Electric vehicle giant Tesla Inc. has released its second-quarter financial results. The automaker reported earnings that fell short of Wall Street expectations, marking the fourth consecutive quarter of missed profit estimates.
Tesla announced adjusted earnings of 52 cents per share, below the analysts’ projected 60 cents. However, the company’s revenue surpassed expectations, reaching $25.5 billion compared to the forecasted $24.6 billion. This revenue boost was partly attributed to a significant increase in regulatory credit sales, which more than doubled from the previous quarter to $890 million.
Despite the revenue growth, Tesla’s automotive gross margin, excluding regulatory credits, declined to 14.6% from 16.4% in the first quarter. This drop reflects the impact of recent price cuts implemented to stimulate demand in an increasingly competitive EV market.
CEO Elon Musk used the earnings call to announce a delay in the unveiling of Tesla’s highly anticipated self-driving robotaxi, now scheduled for October 10th. Musk cited the need for important design changes as the reason for the postponement.

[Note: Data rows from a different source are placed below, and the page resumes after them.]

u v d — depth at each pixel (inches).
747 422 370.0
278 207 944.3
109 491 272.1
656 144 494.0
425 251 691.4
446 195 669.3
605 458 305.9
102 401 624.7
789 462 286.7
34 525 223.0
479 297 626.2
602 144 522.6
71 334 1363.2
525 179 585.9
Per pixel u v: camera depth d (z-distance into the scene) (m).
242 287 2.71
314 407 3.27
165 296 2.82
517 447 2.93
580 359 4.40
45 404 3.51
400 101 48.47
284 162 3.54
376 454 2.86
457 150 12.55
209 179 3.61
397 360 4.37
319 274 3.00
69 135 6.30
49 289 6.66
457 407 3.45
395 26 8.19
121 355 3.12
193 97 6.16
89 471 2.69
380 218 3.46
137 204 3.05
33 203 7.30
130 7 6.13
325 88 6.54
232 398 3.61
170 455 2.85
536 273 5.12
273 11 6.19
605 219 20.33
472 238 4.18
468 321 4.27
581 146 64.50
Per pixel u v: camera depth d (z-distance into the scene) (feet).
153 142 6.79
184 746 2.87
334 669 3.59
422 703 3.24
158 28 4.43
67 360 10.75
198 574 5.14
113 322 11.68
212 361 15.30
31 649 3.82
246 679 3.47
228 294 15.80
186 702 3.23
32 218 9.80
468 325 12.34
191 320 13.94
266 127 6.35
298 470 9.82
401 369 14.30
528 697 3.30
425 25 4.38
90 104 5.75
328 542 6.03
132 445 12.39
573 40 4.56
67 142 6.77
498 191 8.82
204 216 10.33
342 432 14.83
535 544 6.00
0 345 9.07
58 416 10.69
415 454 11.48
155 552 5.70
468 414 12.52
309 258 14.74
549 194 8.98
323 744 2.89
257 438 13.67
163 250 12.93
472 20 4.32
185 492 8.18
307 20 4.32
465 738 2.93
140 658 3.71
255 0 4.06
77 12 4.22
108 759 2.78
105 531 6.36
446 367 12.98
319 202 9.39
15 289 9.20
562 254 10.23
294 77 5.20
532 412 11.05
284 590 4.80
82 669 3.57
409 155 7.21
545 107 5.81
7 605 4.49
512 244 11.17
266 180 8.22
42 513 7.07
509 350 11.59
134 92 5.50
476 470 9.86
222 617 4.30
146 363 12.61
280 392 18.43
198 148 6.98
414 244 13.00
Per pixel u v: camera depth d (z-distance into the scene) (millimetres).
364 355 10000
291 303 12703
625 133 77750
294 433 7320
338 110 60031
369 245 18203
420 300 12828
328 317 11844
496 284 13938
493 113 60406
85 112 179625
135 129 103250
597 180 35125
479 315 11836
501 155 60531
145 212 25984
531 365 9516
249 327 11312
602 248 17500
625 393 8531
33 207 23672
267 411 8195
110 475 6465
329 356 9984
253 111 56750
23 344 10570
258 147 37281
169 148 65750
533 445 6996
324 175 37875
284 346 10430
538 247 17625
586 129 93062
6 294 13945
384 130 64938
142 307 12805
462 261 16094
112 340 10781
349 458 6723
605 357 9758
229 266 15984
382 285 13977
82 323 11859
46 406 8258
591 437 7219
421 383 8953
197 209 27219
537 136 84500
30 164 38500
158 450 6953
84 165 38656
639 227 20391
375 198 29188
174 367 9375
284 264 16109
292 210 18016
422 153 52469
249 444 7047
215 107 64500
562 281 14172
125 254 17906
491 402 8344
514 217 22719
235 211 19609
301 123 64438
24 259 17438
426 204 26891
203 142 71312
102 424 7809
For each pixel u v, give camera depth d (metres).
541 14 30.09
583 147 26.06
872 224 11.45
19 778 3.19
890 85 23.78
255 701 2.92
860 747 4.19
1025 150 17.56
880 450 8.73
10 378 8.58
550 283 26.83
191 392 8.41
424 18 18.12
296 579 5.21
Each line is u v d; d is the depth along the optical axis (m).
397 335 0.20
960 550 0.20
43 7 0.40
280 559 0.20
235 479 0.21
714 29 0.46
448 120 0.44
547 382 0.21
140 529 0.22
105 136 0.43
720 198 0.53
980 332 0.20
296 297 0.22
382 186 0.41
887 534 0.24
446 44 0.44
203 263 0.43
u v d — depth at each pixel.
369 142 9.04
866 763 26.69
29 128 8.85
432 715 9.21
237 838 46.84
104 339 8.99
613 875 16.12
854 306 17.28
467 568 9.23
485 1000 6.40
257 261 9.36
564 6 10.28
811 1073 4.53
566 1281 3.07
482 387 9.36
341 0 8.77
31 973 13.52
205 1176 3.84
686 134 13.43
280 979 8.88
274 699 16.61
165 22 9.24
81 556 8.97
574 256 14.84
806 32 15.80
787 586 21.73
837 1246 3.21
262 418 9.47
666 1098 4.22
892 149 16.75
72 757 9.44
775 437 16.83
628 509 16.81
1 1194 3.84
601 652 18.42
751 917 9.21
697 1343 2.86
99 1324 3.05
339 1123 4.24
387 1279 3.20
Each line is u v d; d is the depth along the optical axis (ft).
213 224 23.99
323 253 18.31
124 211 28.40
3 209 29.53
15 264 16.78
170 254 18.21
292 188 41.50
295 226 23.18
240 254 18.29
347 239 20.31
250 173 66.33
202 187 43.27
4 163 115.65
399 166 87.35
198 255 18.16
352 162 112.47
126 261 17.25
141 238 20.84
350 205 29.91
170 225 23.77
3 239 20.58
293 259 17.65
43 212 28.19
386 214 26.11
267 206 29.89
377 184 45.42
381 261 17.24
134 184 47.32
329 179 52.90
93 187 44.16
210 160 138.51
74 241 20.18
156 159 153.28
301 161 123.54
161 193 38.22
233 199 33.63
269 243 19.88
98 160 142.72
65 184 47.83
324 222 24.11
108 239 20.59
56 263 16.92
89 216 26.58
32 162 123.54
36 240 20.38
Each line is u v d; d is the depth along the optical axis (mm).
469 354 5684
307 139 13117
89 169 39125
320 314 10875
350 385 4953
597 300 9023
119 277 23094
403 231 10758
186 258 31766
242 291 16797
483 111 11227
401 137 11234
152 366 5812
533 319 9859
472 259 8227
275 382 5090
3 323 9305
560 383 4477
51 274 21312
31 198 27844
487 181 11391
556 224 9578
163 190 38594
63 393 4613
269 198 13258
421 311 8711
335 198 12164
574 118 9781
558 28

He also introduced the concept of “unboxed” manufacturing for the robotaxi, describing it as a modular assembly process akin to building with Legos.
In another development, Musk revealed that Tesla has paused its plans for a new factory in Mexico, citing potential tariffs proposed by Republican presidential candidate Donald Trump.
“Trump has said that he’ll put in heavy tariffs on vehicles produced in Mexico, so it doesn’t make sense to invest a lot in Mexico if that is going to be the case,” Musk said during a conference call with investors.
Instead, the company will focus on expanding production at existing facilities and plans to manufacture both the robotaxi and its humanoid robot, Optimus, at its Austin headquarters.
Looking ahead, Tesla maintains its focus on cost reduction and acknowledges a “notably lower” growth rate for 2024. The company expects the next wave of growth to be driven by advancements in autonomous technology and the introduction of new products, including a lower-cost vehicle slated for production in early 2025.
The market’s reaction to the mixed results was swift, with Tesla’s stock falling 7% in after-hours trading.